● PROVIDED DATA
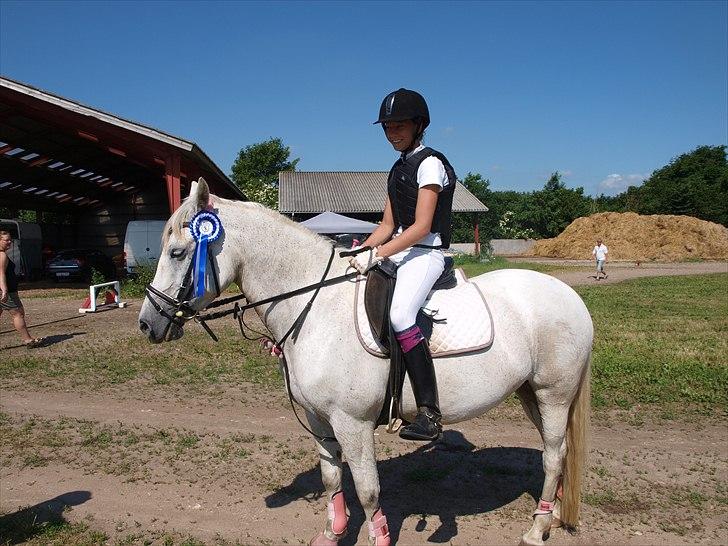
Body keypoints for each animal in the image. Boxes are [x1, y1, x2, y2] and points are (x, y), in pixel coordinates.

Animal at [138, 180, 592, 544]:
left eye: (177, 252)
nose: (147, 323)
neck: (314, 304)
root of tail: (570, 296)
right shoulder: (319, 418)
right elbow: (332, 478)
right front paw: (332, 533)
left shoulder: (353, 423)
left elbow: (369, 490)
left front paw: (376, 537)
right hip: (530, 393)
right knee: (557, 453)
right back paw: (550, 518)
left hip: (553, 395)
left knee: (554, 455)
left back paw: (536, 529)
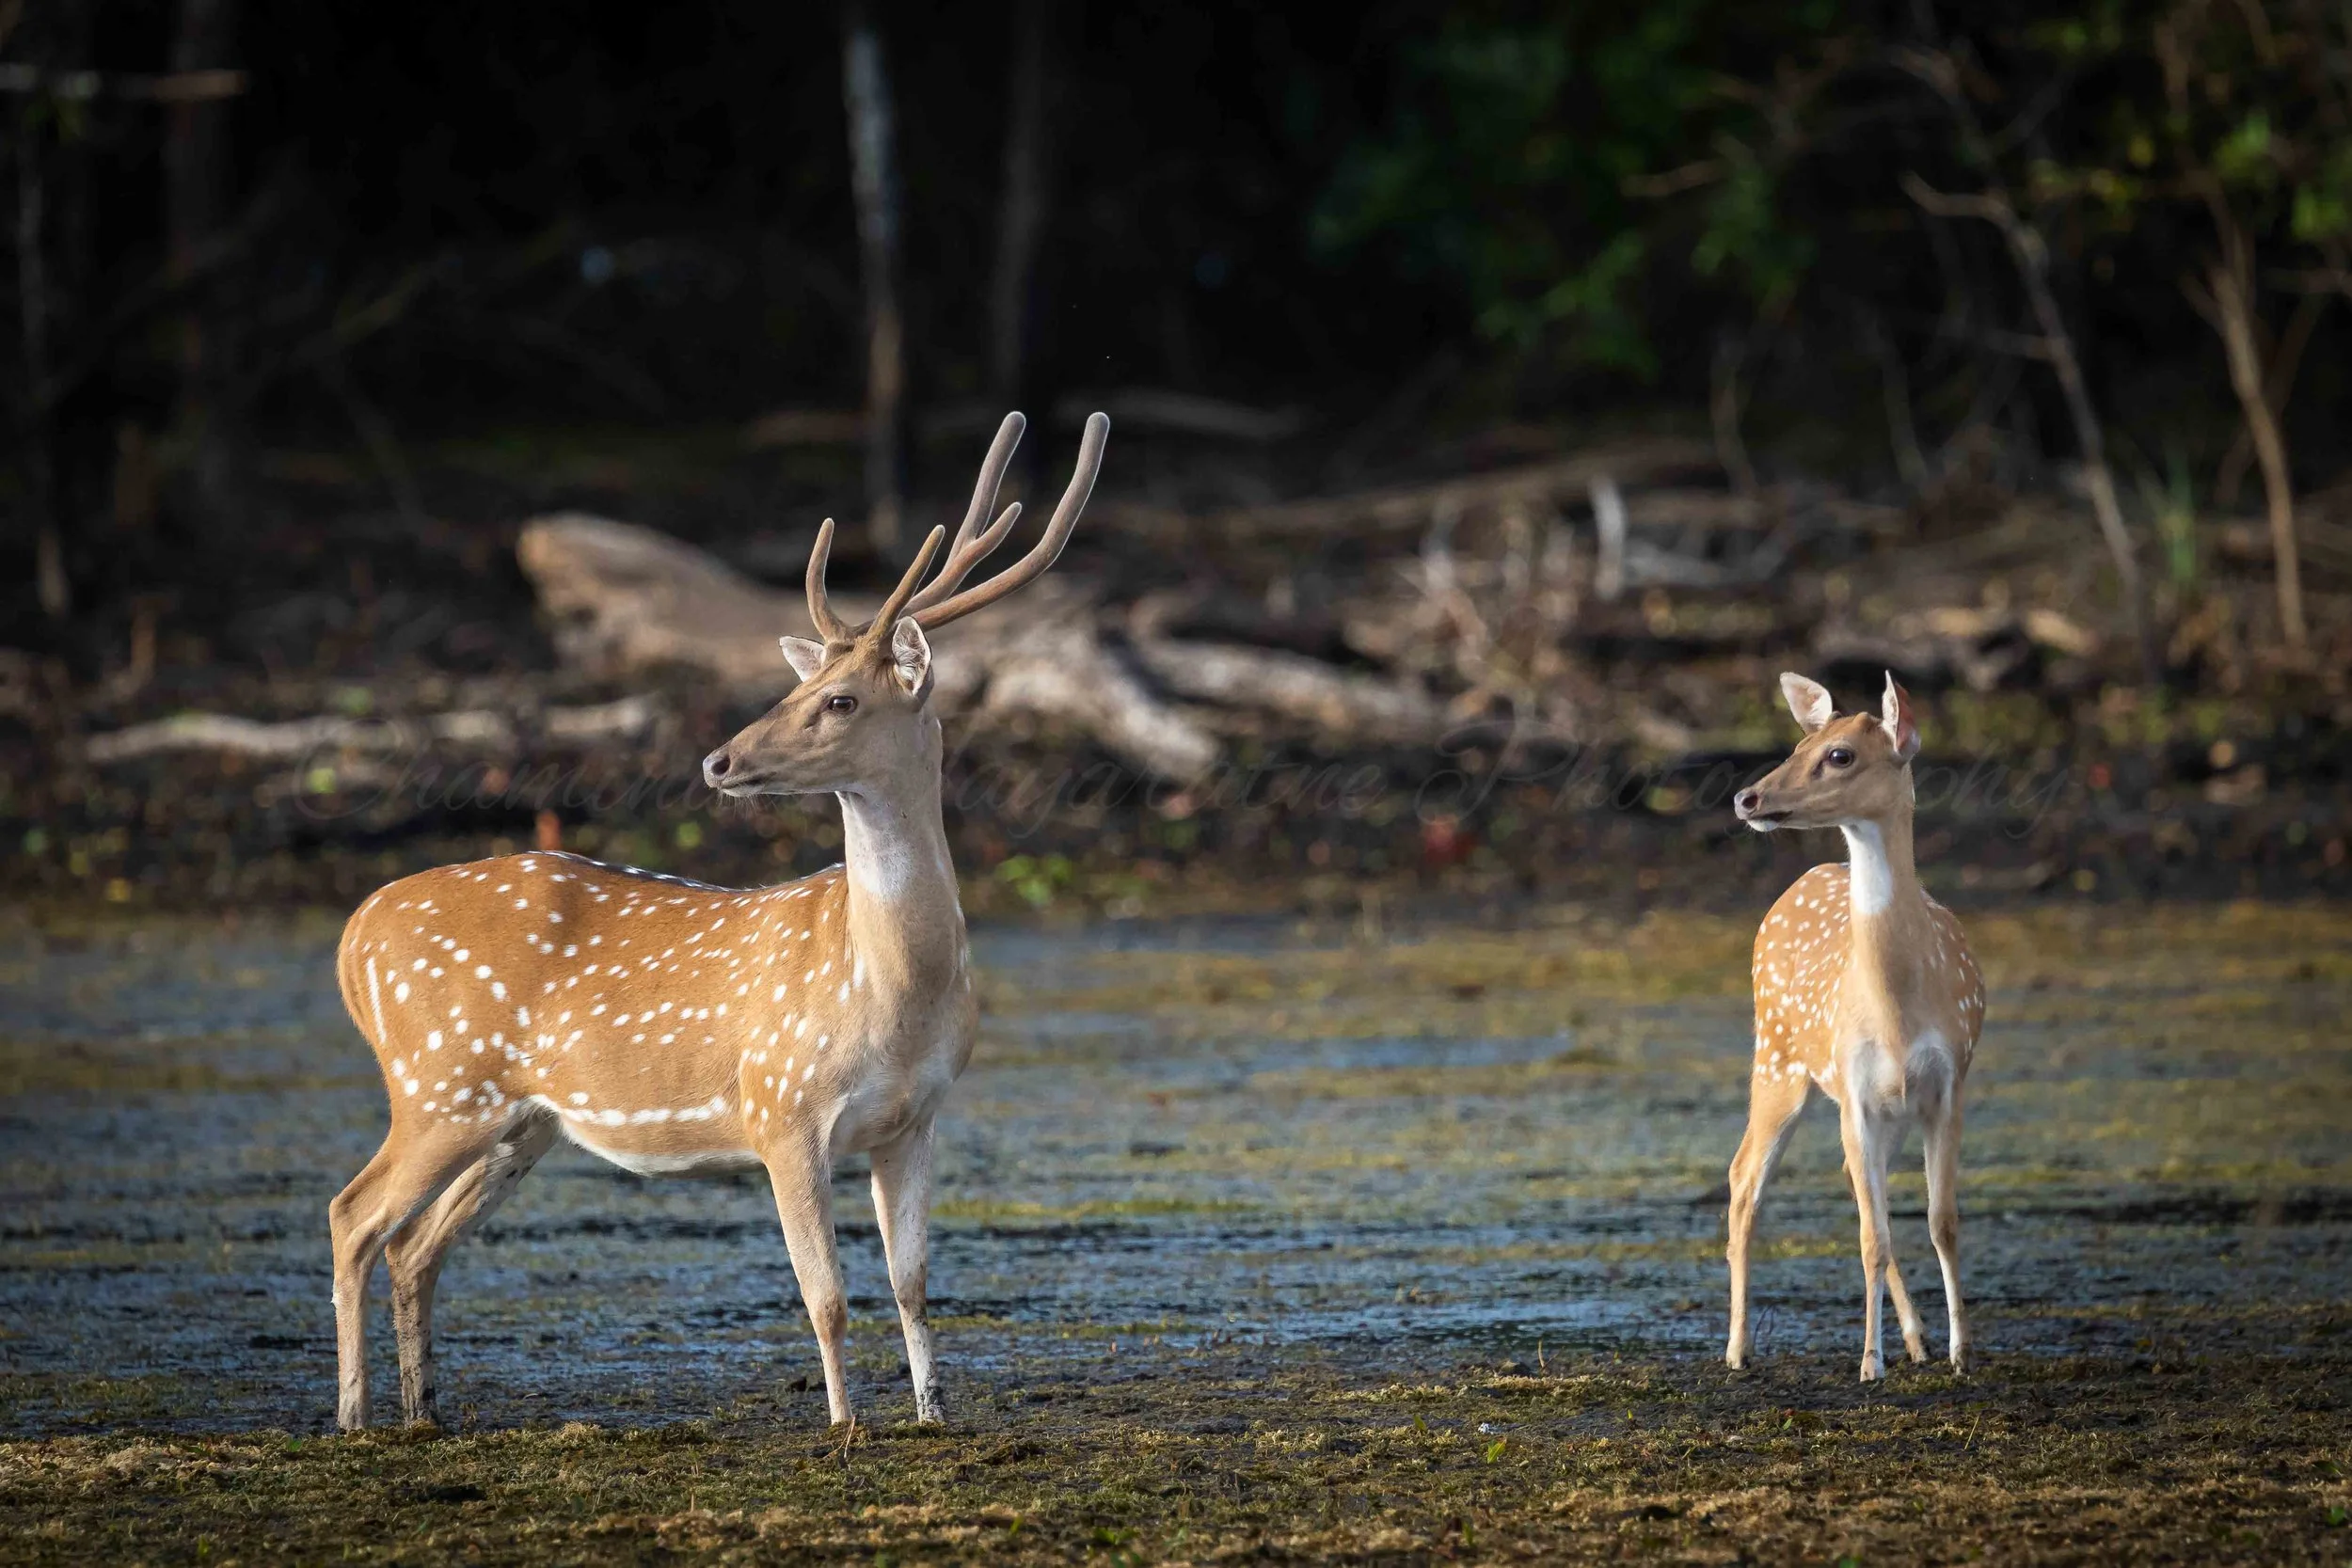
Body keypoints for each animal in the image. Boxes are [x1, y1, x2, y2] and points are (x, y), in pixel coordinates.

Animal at [328, 409, 1108, 1432]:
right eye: (791, 690)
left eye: (839, 698)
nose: (720, 761)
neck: (894, 991)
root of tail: (354, 935)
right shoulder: (782, 1104)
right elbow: (825, 1293)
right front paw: (844, 1423)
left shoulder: (916, 1118)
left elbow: (912, 1282)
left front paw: (932, 1413)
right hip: (437, 1082)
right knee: (353, 1214)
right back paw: (352, 1418)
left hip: (519, 1118)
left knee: (413, 1243)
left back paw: (425, 1411)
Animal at [1724, 671, 1985, 1382]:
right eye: (1797, 743)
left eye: (1839, 754)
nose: (1747, 796)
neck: (1897, 1011)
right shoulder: (1856, 1087)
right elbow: (1873, 1236)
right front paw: (1870, 1362)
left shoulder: (1947, 1084)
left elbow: (1941, 1220)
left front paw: (1960, 1350)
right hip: (1777, 1057)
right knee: (1743, 1179)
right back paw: (1737, 1348)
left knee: (1847, 1185)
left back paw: (1918, 1337)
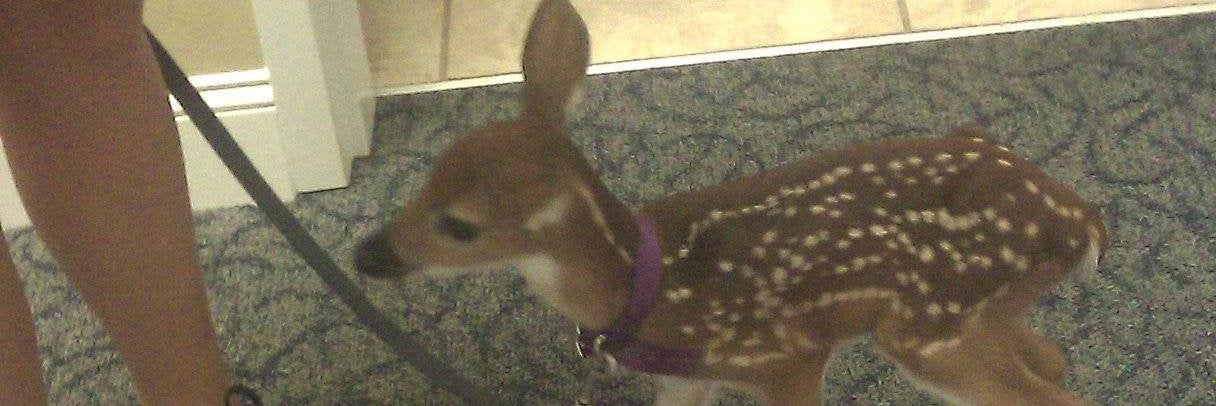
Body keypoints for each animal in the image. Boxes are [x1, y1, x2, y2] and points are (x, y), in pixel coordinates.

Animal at [355, 0, 1107, 404]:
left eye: (460, 225)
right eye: (428, 175)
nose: (368, 255)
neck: (647, 287)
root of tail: (1081, 220)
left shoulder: (787, 358)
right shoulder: (687, 378)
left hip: (930, 328)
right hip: (974, 315)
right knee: (1053, 360)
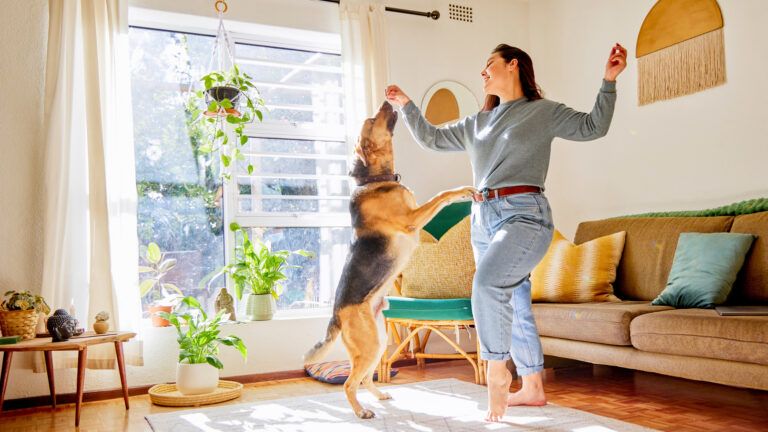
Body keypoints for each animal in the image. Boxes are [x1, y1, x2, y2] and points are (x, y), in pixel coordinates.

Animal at [304, 101, 474, 418]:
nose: (387, 100)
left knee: (364, 378)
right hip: (370, 344)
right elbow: (443, 194)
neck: (375, 180)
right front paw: (463, 191)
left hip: (379, 340)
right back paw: (361, 412)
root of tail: (336, 314)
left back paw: (379, 396)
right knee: (350, 383)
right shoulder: (412, 220)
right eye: (372, 121)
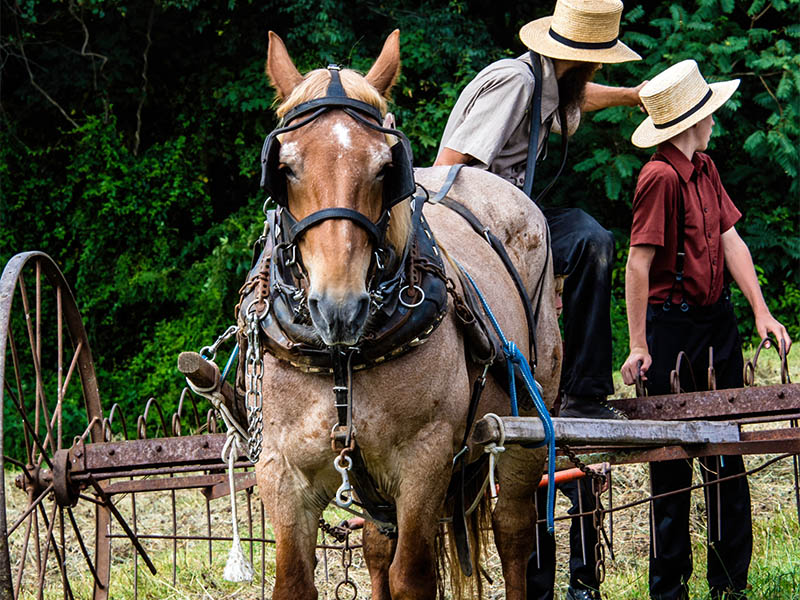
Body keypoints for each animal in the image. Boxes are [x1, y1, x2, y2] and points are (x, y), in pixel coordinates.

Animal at [245, 30, 564, 596]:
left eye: (384, 168)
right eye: (284, 168)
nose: (339, 308)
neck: (342, 360)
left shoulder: (425, 460)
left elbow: (412, 574)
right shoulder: (281, 471)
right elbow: (296, 581)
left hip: (526, 425)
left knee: (513, 532)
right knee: (376, 548)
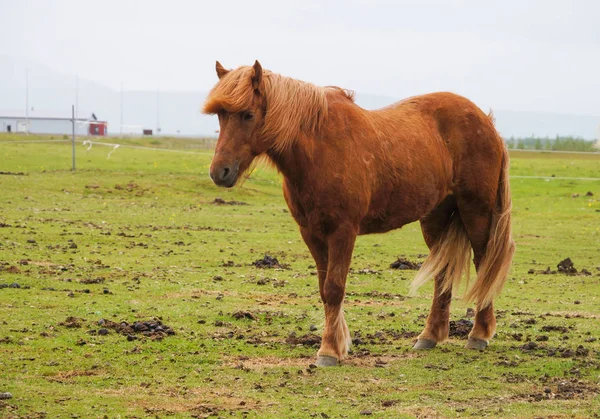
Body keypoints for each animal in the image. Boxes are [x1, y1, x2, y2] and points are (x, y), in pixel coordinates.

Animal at [204, 60, 512, 366]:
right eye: (220, 115)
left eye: (248, 114)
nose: (220, 172)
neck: (319, 147)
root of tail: (486, 122)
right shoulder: (311, 233)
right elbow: (324, 289)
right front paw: (337, 344)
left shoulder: (343, 231)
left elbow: (334, 288)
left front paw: (329, 351)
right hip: (435, 217)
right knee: (442, 272)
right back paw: (429, 337)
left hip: (476, 211)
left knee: (484, 263)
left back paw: (478, 335)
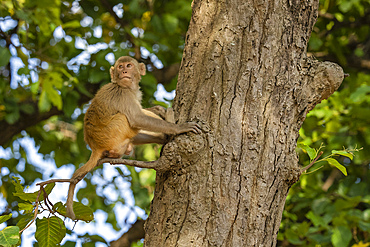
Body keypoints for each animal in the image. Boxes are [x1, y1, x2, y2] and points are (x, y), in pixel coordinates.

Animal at [65, 56, 201, 220]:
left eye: (128, 66)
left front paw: (160, 117)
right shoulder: (123, 94)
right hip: (114, 132)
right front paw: (179, 128)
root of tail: (95, 146)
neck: (126, 87)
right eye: (120, 67)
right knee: (126, 117)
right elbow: (137, 118)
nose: (124, 71)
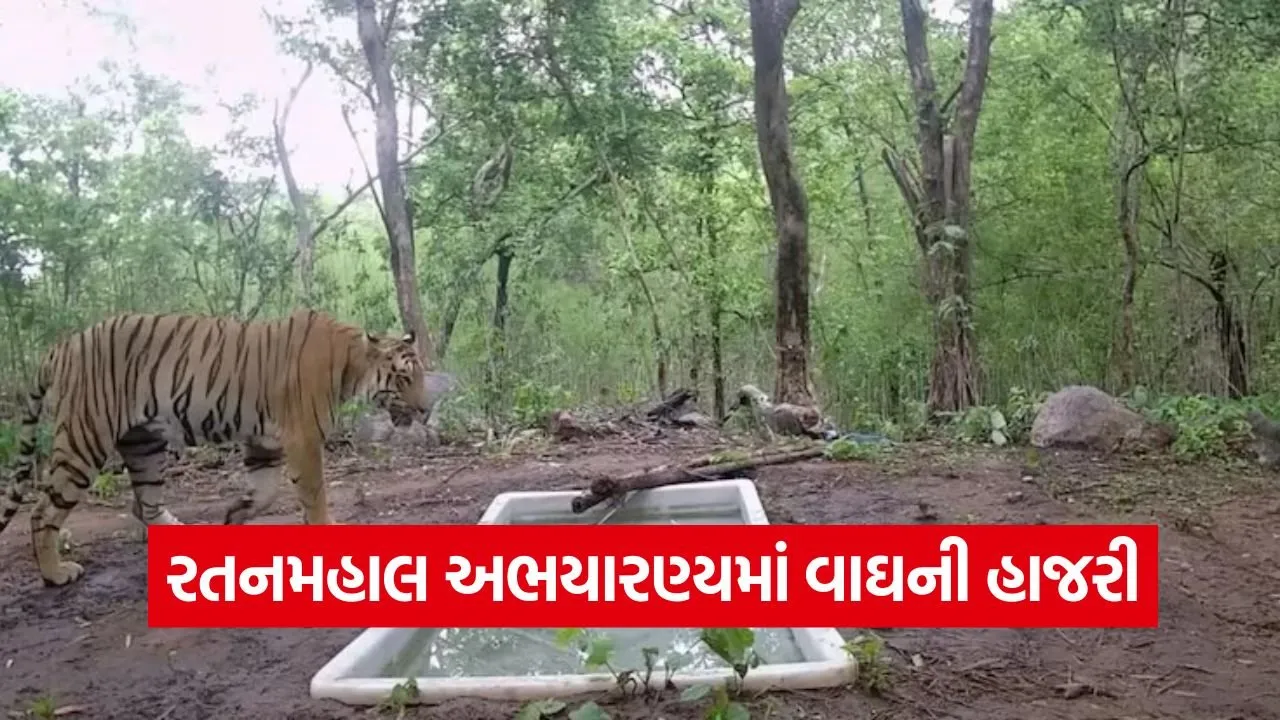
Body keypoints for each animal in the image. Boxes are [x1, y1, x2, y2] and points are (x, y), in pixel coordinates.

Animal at [0, 307, 434, 587]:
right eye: (403, 379)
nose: (427, 409)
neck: (351, 363)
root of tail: (64, 345)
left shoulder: (266, 442)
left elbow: (265, 491)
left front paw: (235, 513)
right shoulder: (304, 438)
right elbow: (314, 495)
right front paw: (325, 530)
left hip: (144, 444)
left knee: (145, 504)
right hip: (84, 439)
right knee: (42, 511)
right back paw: (55, 573)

● WHAT IS NEEDED
Return exactly the lines of the material above, starting at the line containing "left hip: (379, 340)" and finishing at the line containing "right shoulder: (311, 233)", without any pictures.

● TASK RESULT
left hip: (379, 340)
right back paw: (361, 412)
root of tail: (336, 314)
left back paw: (379, 396)
right knee: (350, 383)
right shoulder: (412, 220)
right eye: (372, 121)
Body keypoints for each animal in the image. Boxes are [x1, y1, x2, y2] and points are (x, y), in pixel coordinates.

Animal at [245, 30, 564, 596]:
left eye: (384, 168)
right eye: (284, 168)
nose: (339, 308)
neck: (342, 360)
left shoulder: (425, 460)
left elbow: (412, 574)
right shoulder: (281, 471)
right elbow: (296, 581)
left hip: (526, 425)
left knee: (513, 532)
right knee: (376, 548)
Body keypoints for each animal in the image. Boxes are [x1, y1, x2, y2] and points are (x, y), in pixel coordinates.

Animal at [204, 60, 512, 366]:
right eye: (220, 115)
left eye: (248, 114)
nose: (220, 172)
neck: (319, 147)
root of tail: (486, 122)
right shoulder: (311, 233)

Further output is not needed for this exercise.